Given data ->
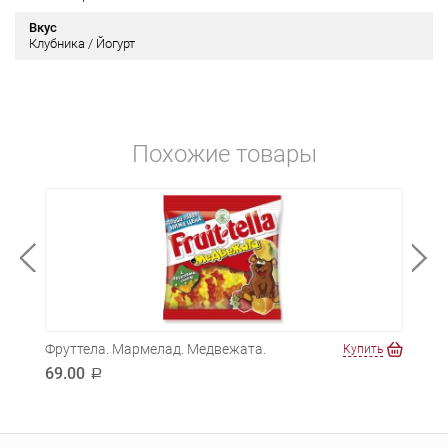
Вкус
Клубника / Йогурт
Похожие товары
Фруттела. Мармелад. Медвежата.
Фрут
ть
Купить
69.00
69.
a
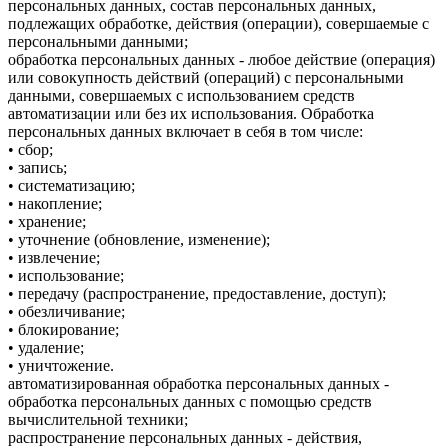
персональных данных, состав персональных данных,
подлежащих обработке, действия (операции), совершаемые с
персональными данными;
обработка персональных данных - любое действие (операция)
или совокупность действий (операций) с персональными
данными, совершаемых с использованием средств
автоматизации или без их использования. Обработка
персональных данных включает в себя в том числе:
• сбор;
• запись;
• систематизацию;
• накопление;
• хранение;
• уточнение (обновление, изменение);
• извлечение;
• использование;
• передачу (распространение, предоставление, доступ);
• обезличивание;
• блокирование;
• удаление;
• уничтожение.
автоматизированная обработка персональных данных -
обработка персональных данных с помощью средств
вычислительной техники;
распространение персональных данных - действия,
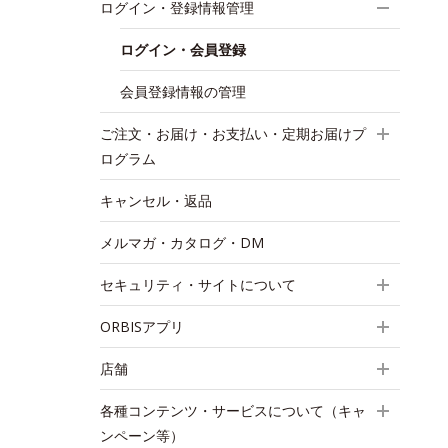
ログイン・登録情報管理
ログイン・会員登録
会員登録情報の管理
ご注文・お届け・お支払い・定期お届けプ
ログラム
キャンセル・返品
メルマガ・カタログ・DM
セキュリティ・サイトについて
ORBISアプリ
店舗
各種コンテンツ・サービスについて（キャ
ンペーン等）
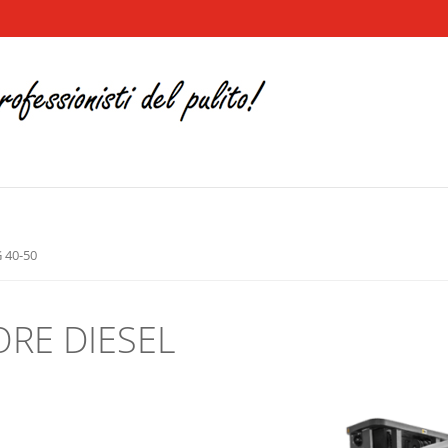
 40-50
RE DIESEL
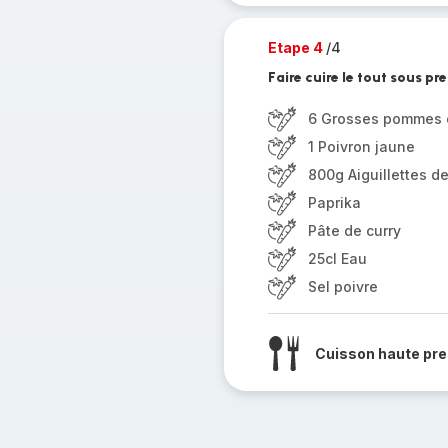
Etape 4
/4
Faire cuire le tout sous pr
6 Grosses pommes d
1 Poivron jaune
800g Aiguillettes d
Paprika
Pâte de curry
25cl Eau
Sel poivre
Cuisson haute pre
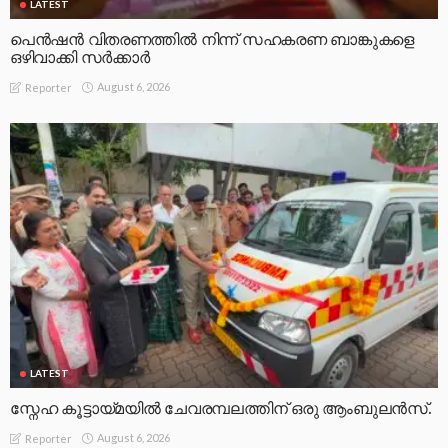
LATEST
പെൻഷൻ വിതരണത്തിൽ നിന്ന് സഹകരണ ബാങ്കുകളെ
ഒഴിവാക്കി സർക്കാർ
August 6, 2026
Reporter
LATEST
സ്നേഹ കൂട്ടായ്മയിൽ ചേവരമ്പലത്തിന് ഒരു ആംബുലൻസ്.
August 6, 2026
Reporter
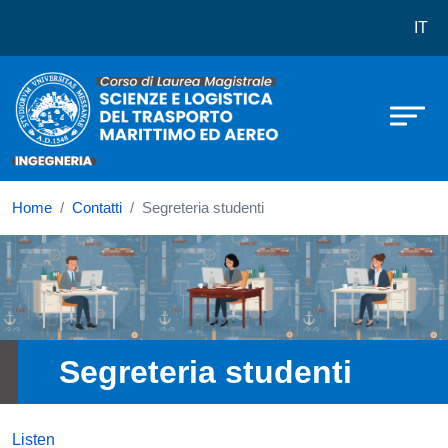
Corso di laurea in Scienze e logist
Skip to main content
IT
Home
Contatti
Segreteria studenti
Immagine
Segreteria studenti
Listen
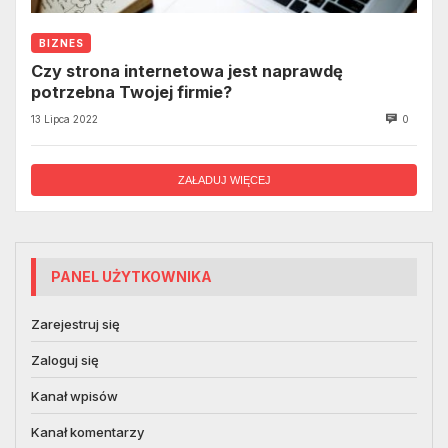
BIZNES
Czy strona internetowa jest naprawdę
potrzebna Twojej firmie?
13 Lipca 2022
0
ZAŁADUJ WIĘCEJ
PANEL UŻYTKOWNIKA
Zarejestruj się
Zaloguj się
Kanał wpisów
Kanał komentarzy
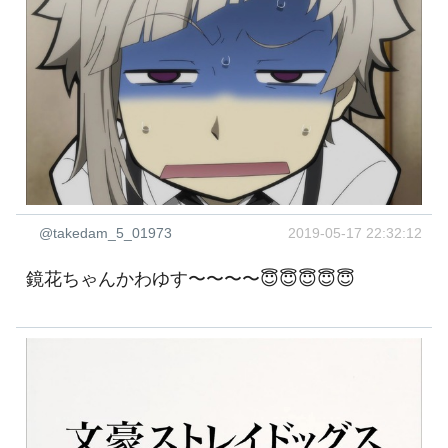
@takedam_5_01973
2019-05-17 22:32:12
鏡花ちゃんかわゆす〜〜〜〜😇😇😇😇😇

Written task ->
With the pictures removed, set down every line of the listing above exactly.

Output for this task ->
Вкус
Клубника / Йогурт
Похожие товары
Фруттела. Мармелад. Медвежата.
Фрут
ть
Купить
69.00
69.
a
персональных данных, состав персональных данных,
подлежащих обработке, действия (операции), совершаемые с
персональными данными;
обработка персональных данных - любое действие (операция)
или совокупность действий (операций) с персональными
данными, совершаемых с использованием средств
автоматизации или без их использования. Обработка
персональных данных включает в себя в том числе:
• сбор;
• запись;
• систематизацию;
• накопление;
• хранение;
• уточнение (обновление, изменение);
• извлечение;
• использование;
• передачу (распространение, предоставление, доступ);
• обезличивание;
• блокирование;
• удаление;
• уничтожение.
автоматизированная обработка персональных данных -
обработка персональных данных с помощью средств
вычислительной техники;
распространение персональных данных - действия,
ログイン・登録情報管理
ログイン・会員登録
会員登録情報の管理
ご注文・お届け・お支払い・定期お届けプ
ログラム
キャンセル・返品
メルマガ・カタログ・DM
セキュリティ・サイトについて
ORBISアプリ
店舗
各種コンテンツ・サービスについて（キャ
ンペーン等）
 40-50
RE DIESEL
Etape 4
/4
Faire cuire le tout sous pr
6 Grosses pommes d
1 Poivron jaune
800g Aiguillettes d
Paprika
Pâte de curry
25cl Eau
Sel poivre
Cuisson haute pre
LATEST
പെൻഷൻ വിതരണത്തിൽ നിന്ന് സഹകരണ ബാങ്കുകളെ
ഒഴിവാക്കി സർക്കാർ
August 6, 2026
Reporter
LATEST
സ്നേഹ കൂട്ടായ്മയിൽ ചേവരമ്പലത്തിന് ഒരു ആംബുലൻസ്.
August 6, 2026
Reporter
Corso di laurea in Scienze e logist
Skip to main content
IT
Home
Contatti
Segreteria studenti
Immagine
Segreteria studenti
Listen
BIZNES
Czy strona internetowa jest naprawdę
potrzebna Twojej firmie?
13 Lipca 2022
0
ZAŁADUJ WIĘCEJ
PANEL UŻYTKOWNIKA
Zarejestruj się
Zaloguj się
Kanał wpisów
Kanał komentarzy
@takedam_5_01973
2019-05-17 22:32:12
鏡花ちゃんかわゆす〜〜〜〜😇😇😇😇😇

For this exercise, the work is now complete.